Si la tendance se maintient, les voitures auront bientôt disparu de nos routes au profit des véhicules utilitaires sport (VUS) et autres camions légers.

C’est ce que souligne la plus récente livraison de l’État de l’énergie au Québec, qui fait annuellement le bilan de la production et de la consommation énergétiques de la province.

Le déclin de la voiture entamé depuis 2008 s’accélère, explique Pierre-Olivier Pineau, titulaire de la Chaire en énergie de HEC Montréal et responsable de la publication. « Si on fait une progression linéaire, il ne se vendra plus de voitures après 2028 », dit-il.

En 2021, les voitures ne comptaient plus que pour 20 % des ventes totales de véhicules, contre 71 % pour les VUS et autres camions légers.

On peut argumenter sur la définition d’un VUS et plaider qu’il y a des petits VUS, mais ce sont des camions quand même, alors que l’offre de voitures des constructeurs automobiles continue de diminuer.

Pierre-Olivier Pineau, titulaire de la Chaire en énergie de HEC Montréal

Même si la consommation d’essence des deux types de véhicule diminue, les voitures consomment 20 % de moins que les VUS, précise l’État de l’énergie.

La même tendance s’observe pour les véhicules électriques. Les ventes sont en augmentation, mais la taille des véhicules aussi. « Les gros VUS électriques consomment 50 % plus d’énergie que les voitures électriques, soit 30 kWh par 100 kilomètres comparativement à 20 kWh par 100 km pour les voitures électriques », souligne Pierre-Olivier Pineau.

En 2021, 57 % des véhicules électriques vendus étaient de la catégorie des camions.

« Ébriété énergétique »

« Alors que le gouvernement parle de sobriété énergétique, la tendance sur les routes va dans la direction opposée. Certains pourraient même parler d’“ébriété” énergétique », souligne-t-on dans le document.

Année après année, il n’y a pas de quoi se réjouir du bilan énergétique québécois, reconnaît Pierre-Olivier Pineau. « Le secteur de l’énergie n’évolue pas à la hauteur des ambitions climatiques », déplore-t-il encore cette année.

Le professeur pointe quand même un élément positif survenu récemment : le fait qu’Hydro-Québec ait exposé clairement que des approvisionnements en énergie totalisant 100 térawattheures seront nécessaires pour la transition énergétique et que l’électricité coûtera plus cher. « C’est la première fois qu’ils l’expriment aussi clairement et ça ouvre le débat sur la place publique », estime-t-il.

Peu d’action dans les nouvelles filières

Le gouvernement et les entreprises misent beaucoup sur les nouvelles filières énergétiques pour diminuer les émissions de GES, mais il y a encore peu de résultats sur ce front.
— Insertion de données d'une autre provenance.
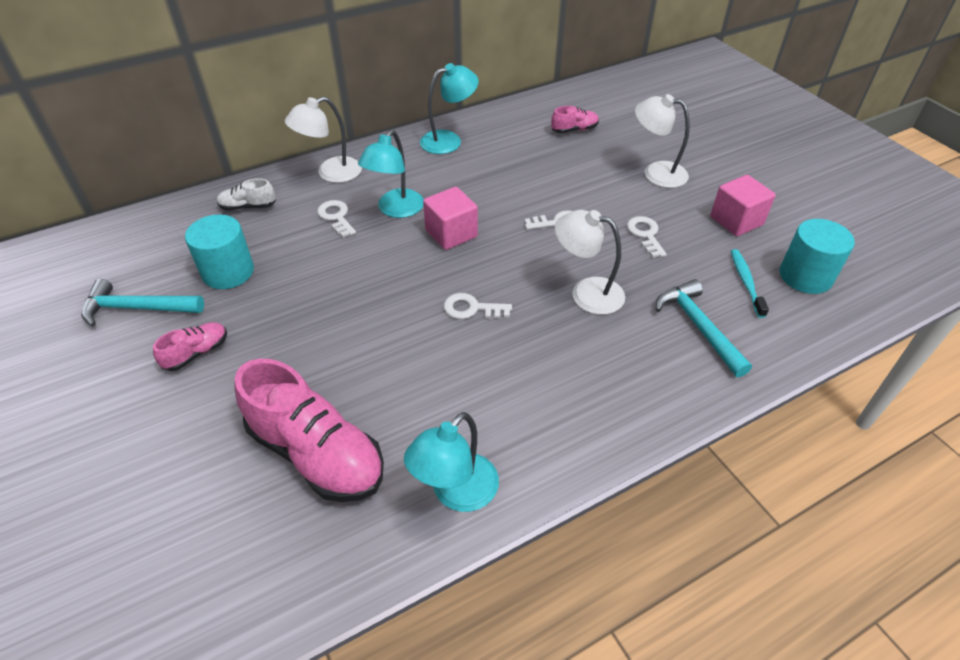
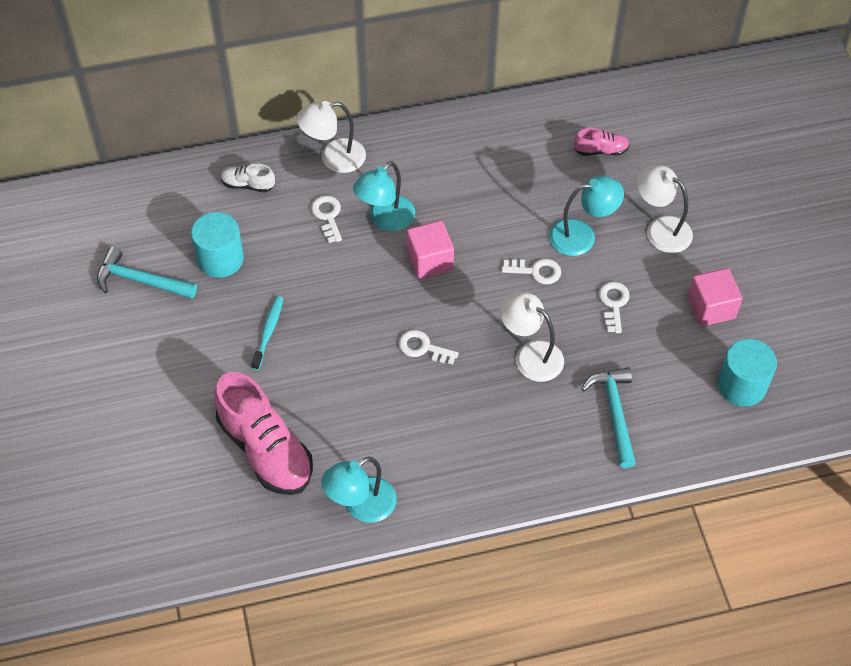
camera: 15 degrees right, 10 degrees up
pink shoe [153,322,227,371] -> none
turquoise lamp [420,63,479,154] -> turquoise lamp moved to [549,176,624,256]
turquoise toothbrush [731,249,769,318] -> turquoise toothbrush moved to [251,296,283,370]

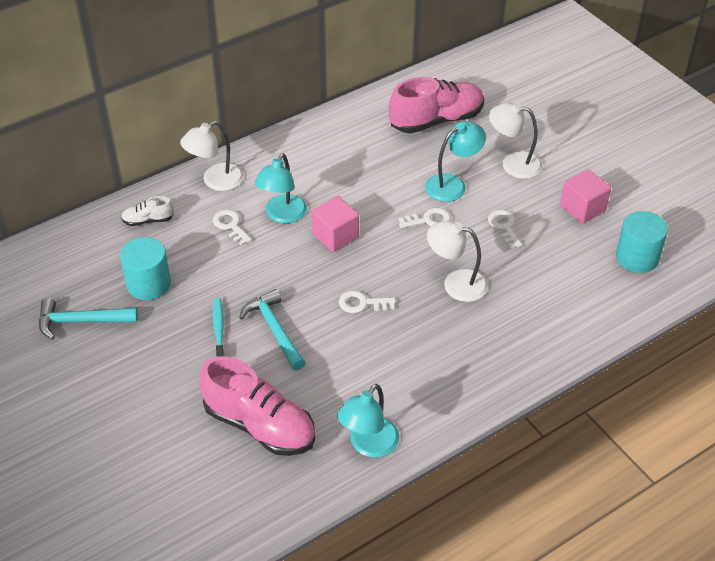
camera: 20 degrees left, 10 degrees down
pink shoe [574,128,629,156] -> pink shoe [389,77,484,133], size x2.14
turquoise hammer [581,367,636,468] -> turquoise hammer moved to [239,289,306,371]

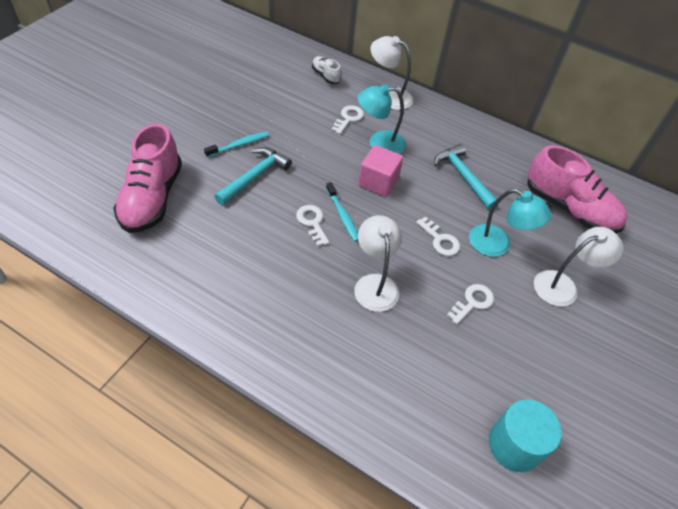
camera: 60 degrees right, 5 degrees up
turquoise hammer [39,298,138,339] -> turquoise hammer moved to [434,144,497,210]
turquoise cylinder [120,237,171,300] -> none
turquoise lamp [337,384,399,458] -> none
white lamp [489,102,542,179] -> white lamp turned 75 degrees clockwise [534,227,623,307]
pink cube [560,169,611,224] -> none
none -> turquoise toothbrush [326,182,358,242]

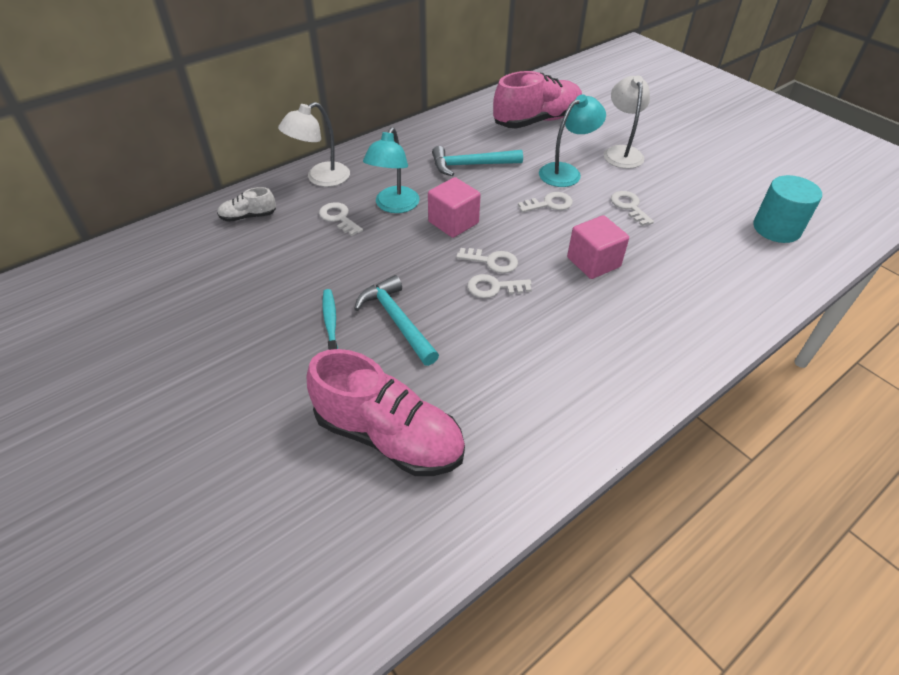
camera: 65 degrees left, 5 degrees down
turquoise toothbrush [326,182,358,242] -> white key [456,248,518,273]
white lamp [354,215,402,312] -> pink cube [567,215,629,279]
Les projets abondent, mais les résultats se font attendre, constate l’État de l’énergie au Québec. Les capacités de production de biodiesel et d’éthanol sont restées inchangées en 2022 par rapport à 2021, et le gaz naturel renouvelable représente toujours moins de 1 % du volume du réseau gazier québécois. L’hydrogène représente moins de 1 % du bilan énergétique, dont au moins 95 % étaient faits à partir d’hydrocarbures (hydrogène gris) et seulement 2 % à partir d’électricité renouvelable (hydrogène vert).

Faible productivité

Le Québec possède une richesse énergétique qui n’est pas exploitée à sa juste valeur, constate aussi la Chaire en énergie de HEC Montréal, qui a comparé la richesse générée (mesurée par le produit intérieur brut) par unité d’énergie consommée. Le Québec a une productivité énergétique inférieure de 17 % à celle de l’Ontario, mais légèrement au-dessus de la moyenne canadienne. La comparaison internationale est encore plus défavorable : le Canada est le dernier de classe en matière de productivité énergétique, derrière des pays comme les États-Unis, la Norvège et le Royaume-Uni. Une des explications à cette faible productivité : il se perd énormément d’énergie dans les processus industriels, et ces pertes ne sont pas valorisées comme elles le sont ailleurs dans le monde.